Freight Seen Remaining Weak Until Consumer Spending Rises

By Rip Watson, Senior Reporter

This story appears in the Sept. 7 print edition of Transport Topics.

Fleets shouldn’t expect a pickup in freight business anytime soon, because wary consumers remain reluctant to spend and shippers continue to stock less inventory, fleet executives and industry experts said.

That message was delivered at an FTR Associates Transportation Conference late last month by U.S. Xpress Enterprises Co-Chairman Max Fuller, USA Truck Chief Financial Officer Darron Ming and FTR officials Eric Starks and Noel Perry.



“I think consumers are still concerned about their jobs,” Fuller told Transport Topics several days after the conference concluded. He noted each 1% consumers save instead of spend reduces economic activity by $116 billion.

“That is the effect that the truckload guys are feeling,” Fuller said. “This is a pretty severe dip. We are seeing things improve lately, but it is going to be very muted. I’m still optimistic and bullish on the truckload industry, but it is going to be a trying period for the next 12 to 18 months.”

The latest evidence of the weakness was the 10.4% year-over-year drop for July in American Trucking Associations’ seasonally adjusted truck tonnage index.

“We have hit the bottom, and we are bumping along there,” Ming told TT. “You’ll have a week where things are better, or at least less worse, and then you will have a week where you go backwards. We are not seeing any spike in demand. It’s still way at the bottom.”

Paul Will, chief financial officer of Celadon Group, also said the market has bottomed, and added that “we may be seeing a little bit of uptick here and there.”

He told TT business seems to have stabilized through a combination of capacity reduction — particularly by large fleets — and possible modest inventory replenishment by shippers.

“We won’t see any massive inventory restocking until the consumer starts spending again,” Ming said, a point also stressed by Fuller. “We still see inventory levels as being too high, even though they have come down a little bit.”

The Conference Board’s ratio of inventory to sales, a measure of how much product is in stock relative to sales, hit a 30-year high in January at 1.471 and improved only to 1.459 in July. In the two years before the economy began to slide last September, the ratio averaged 1.327.

“Fleets were hoping that inventories would save the day for them a little bit — that maybe there would be a little restocking,” Eric Starks, president of FTR, told TT. “People now seem to be realizing that is not going to be happening.”

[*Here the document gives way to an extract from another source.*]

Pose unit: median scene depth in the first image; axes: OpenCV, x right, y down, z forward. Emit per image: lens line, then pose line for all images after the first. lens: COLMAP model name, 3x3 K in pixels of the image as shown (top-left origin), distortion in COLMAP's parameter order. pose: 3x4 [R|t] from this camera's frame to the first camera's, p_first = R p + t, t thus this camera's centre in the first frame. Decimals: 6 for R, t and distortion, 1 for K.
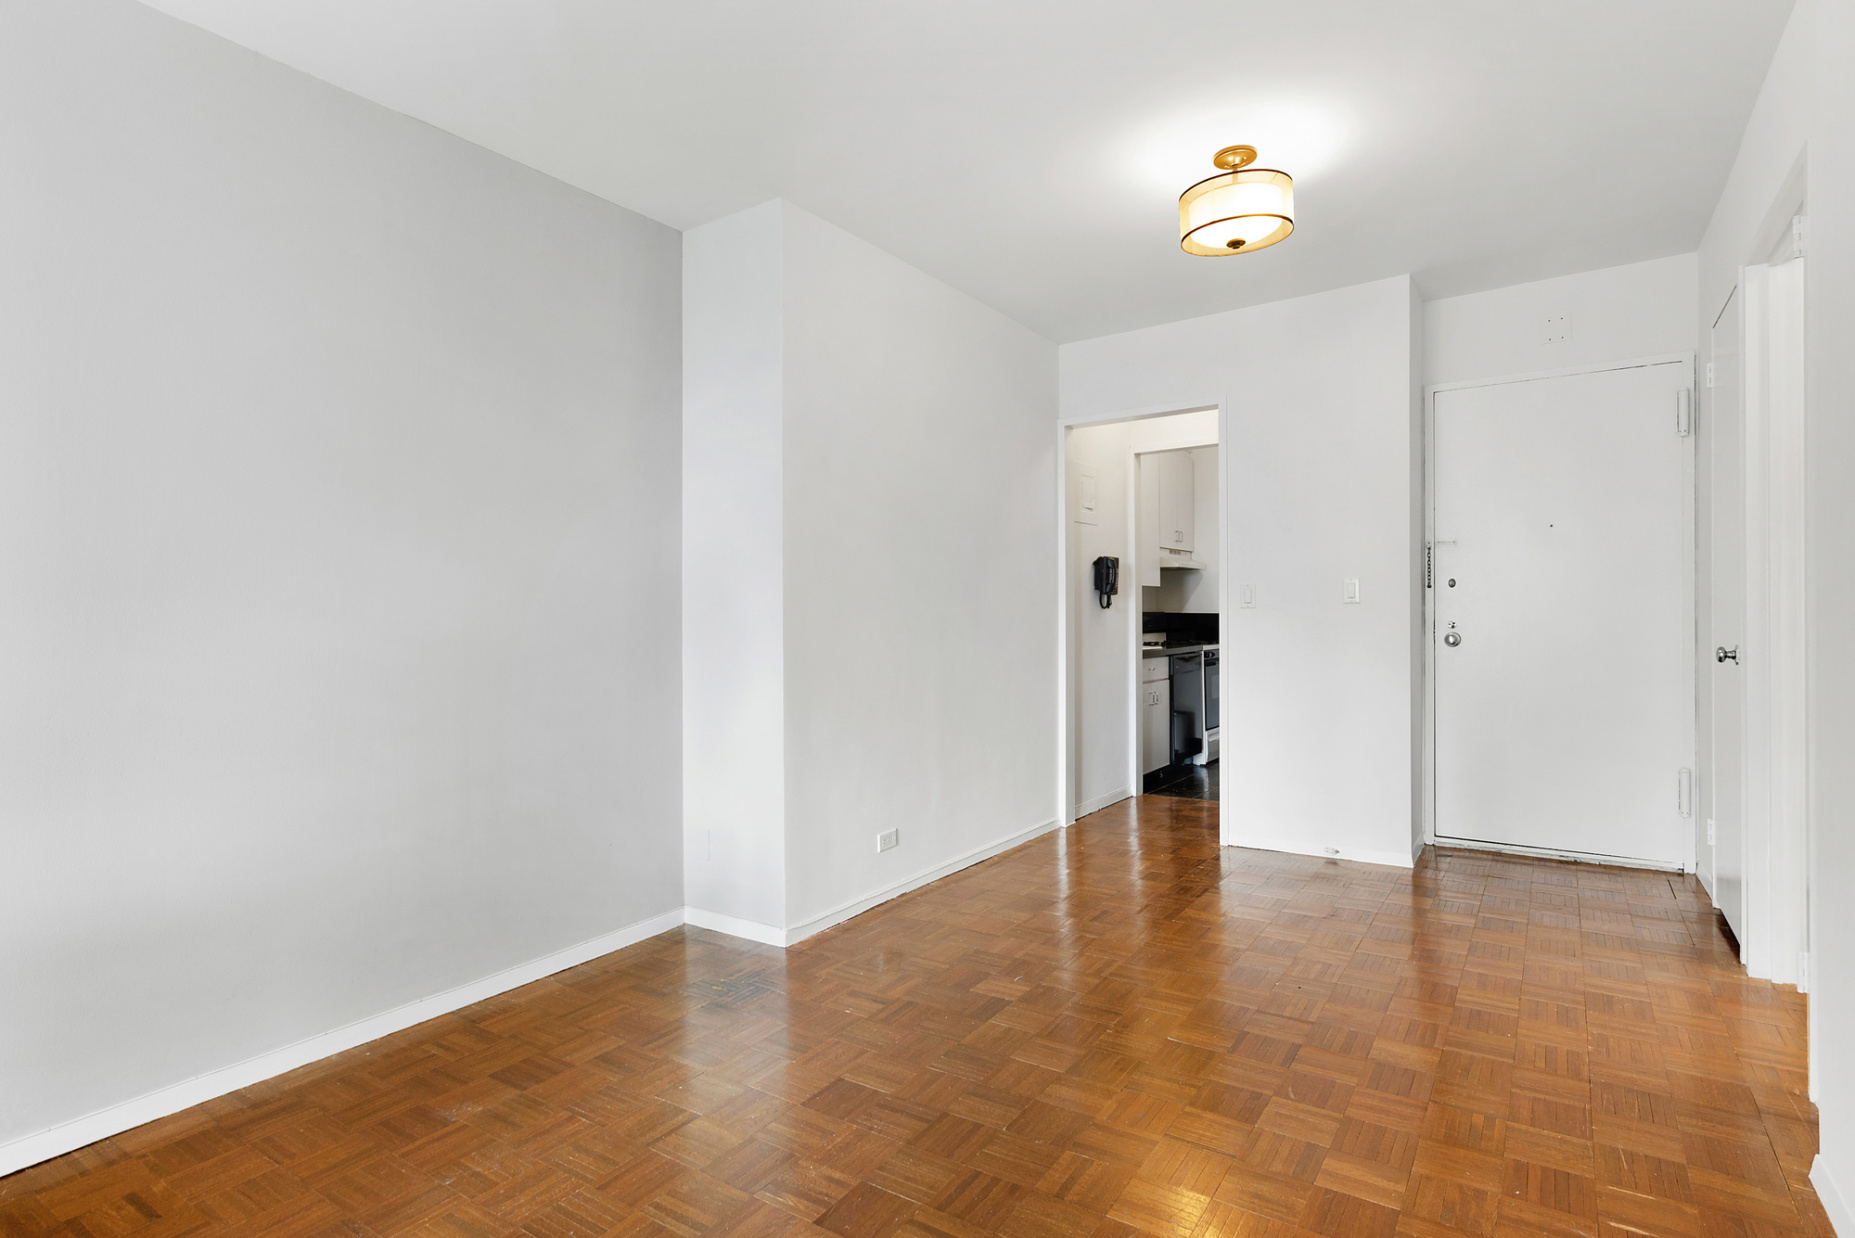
lens RADIAL K [[899.2, 0, 927.5], [0, 899.2, 619.0], [0, 0, 1]] dist [0.000312, 0.000022]
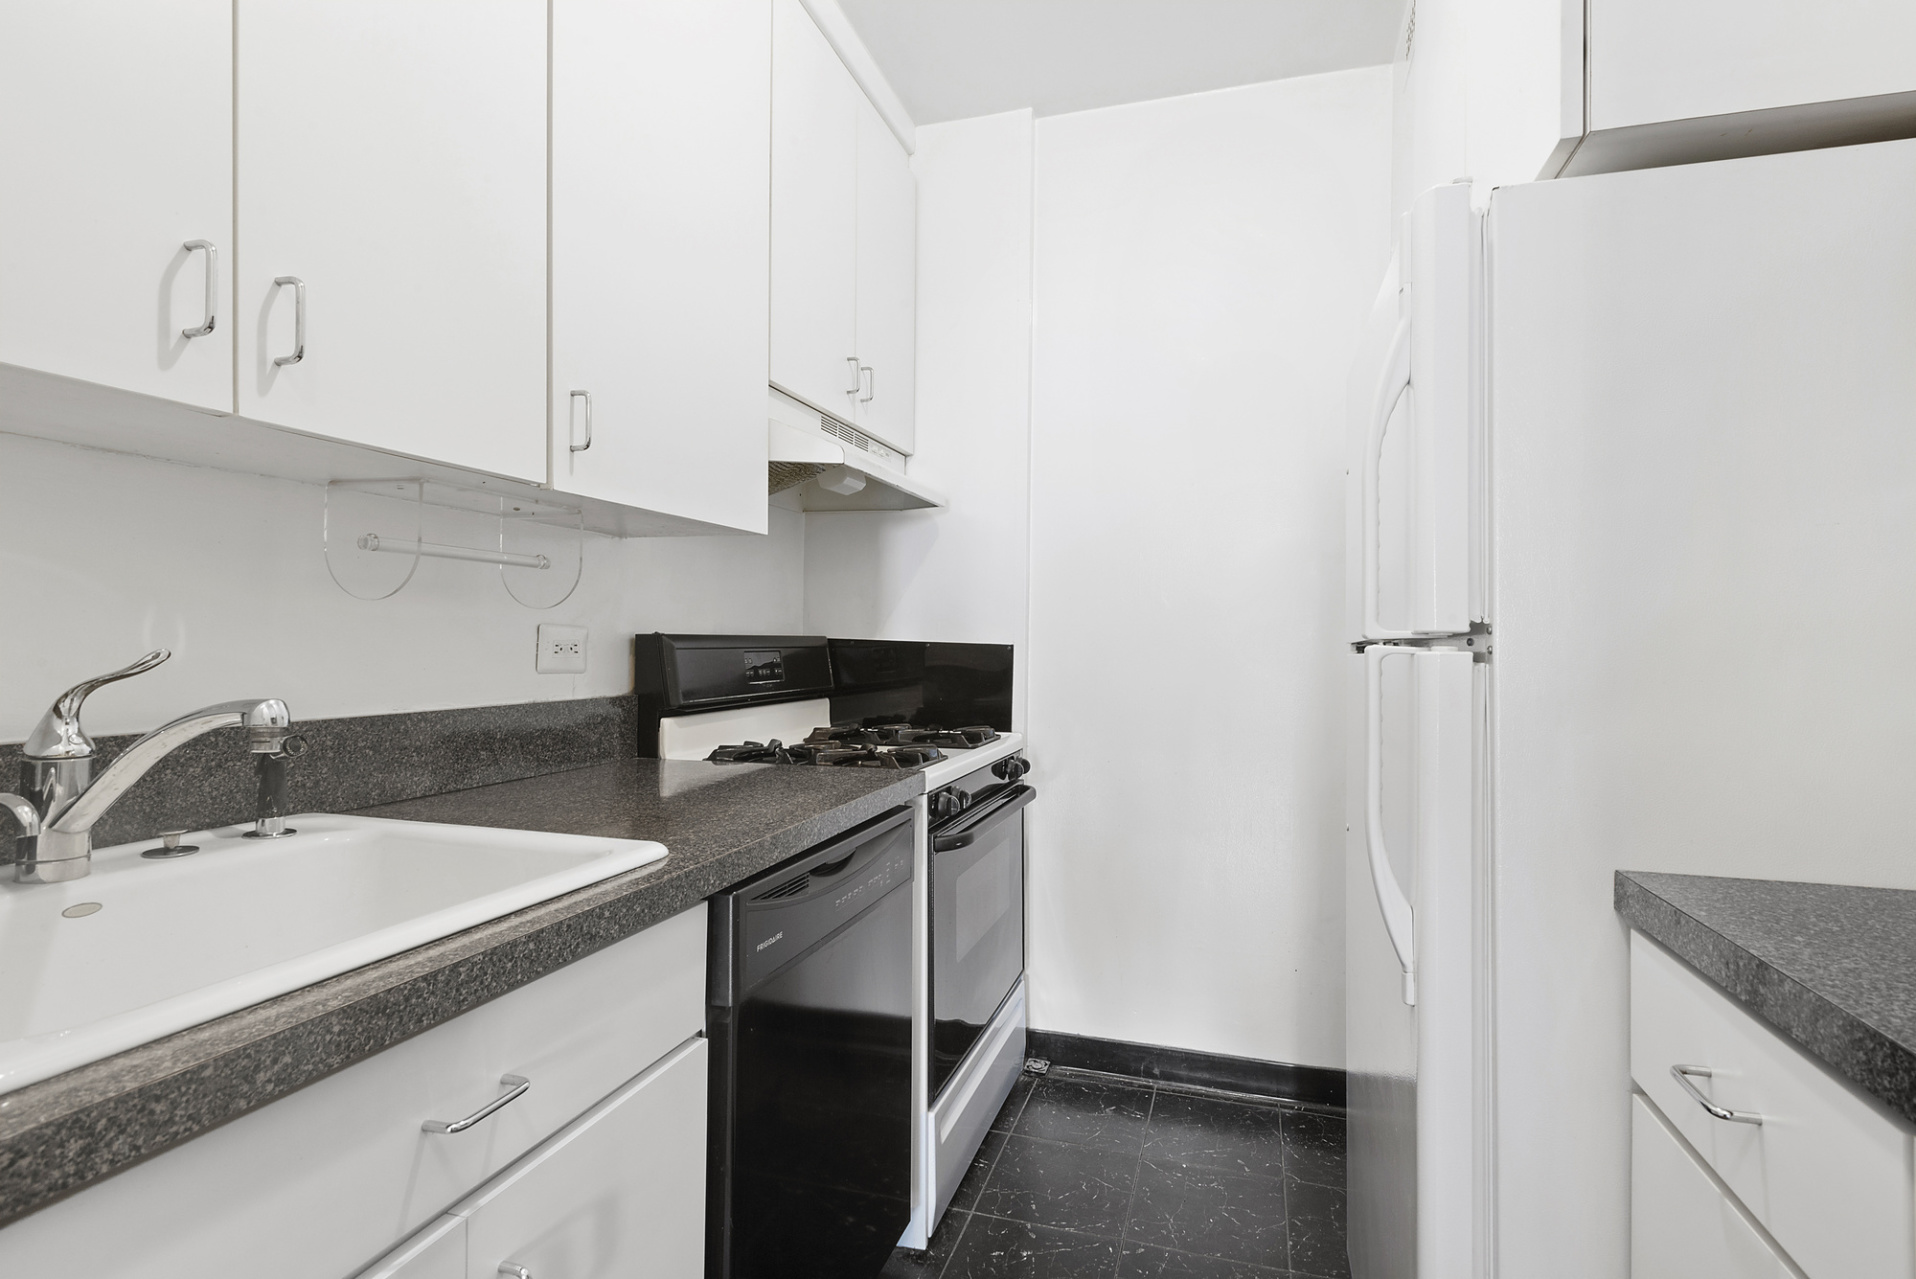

Despite the lack of inventory restocking, Starks said he still expects the third quarter will be “fairly decent,” citing estimates from meeting participants of gross domestic product growth rates between 1% and 3%.

Those numbers would be an improvement from a 1% second-quarter drop and 6.4% decline in the first quarter.

“That [third-quarter estimate] suggests we could be coming out of the recession,” Starks said. “The major question is that kind of growth enough to generate freight. The consensus was that was not likely. It could be mid-to-late 2010 before you see freight picking back up.”

“We are at the bottom of the steepest decline in freight since 1980-82, 15% down from the previous peak,” said Perry, a former Schneider National and CSX executive.

He believes equilibrium between supply and trucking demand possibly may not be reached until late 2011 if the past recovery patterns after a banking crisis are repeated. It’s still possible, Perry said, that the supply/demand balance could be reached a year sooner.

“There is a macro tend and an economic trend that are overlapping” to challenge truckload operators and create excess capacity, Fuller explained.

He pinpointed several factors in the macro trend that has continued since 2002: shippers’ supply chains have become more efficient, intermodal rail has taken some market share and the pre-buy of truck prior to 2007 emission regulations changes swelled the tractor fleet.

That overcapacity was being worked down by truckload operators until the economy fell apart late last year, he said.

Count Fuller among those who think trucking bankruptcies will swell later this year after declining so far in 2009.

“At the end of this year, [fleets] with extended payments, insurance payments and license plates will have a lot of problems getting the money,” Fuller said.

Perry agreed, saying “small fleets are surviving this time due to the banks’ reluctance to foreclose in the face of the weakest used truck market in memory. We expect bankruptcies to turn up at the end of the year when insurance and tax bills become due.”

“Fuel is the wild card,” Fuller said. “If fuel goes up it will take longer to work off the excess inventory. The more it [fuel] goes up, the more it will slow down the recovery.”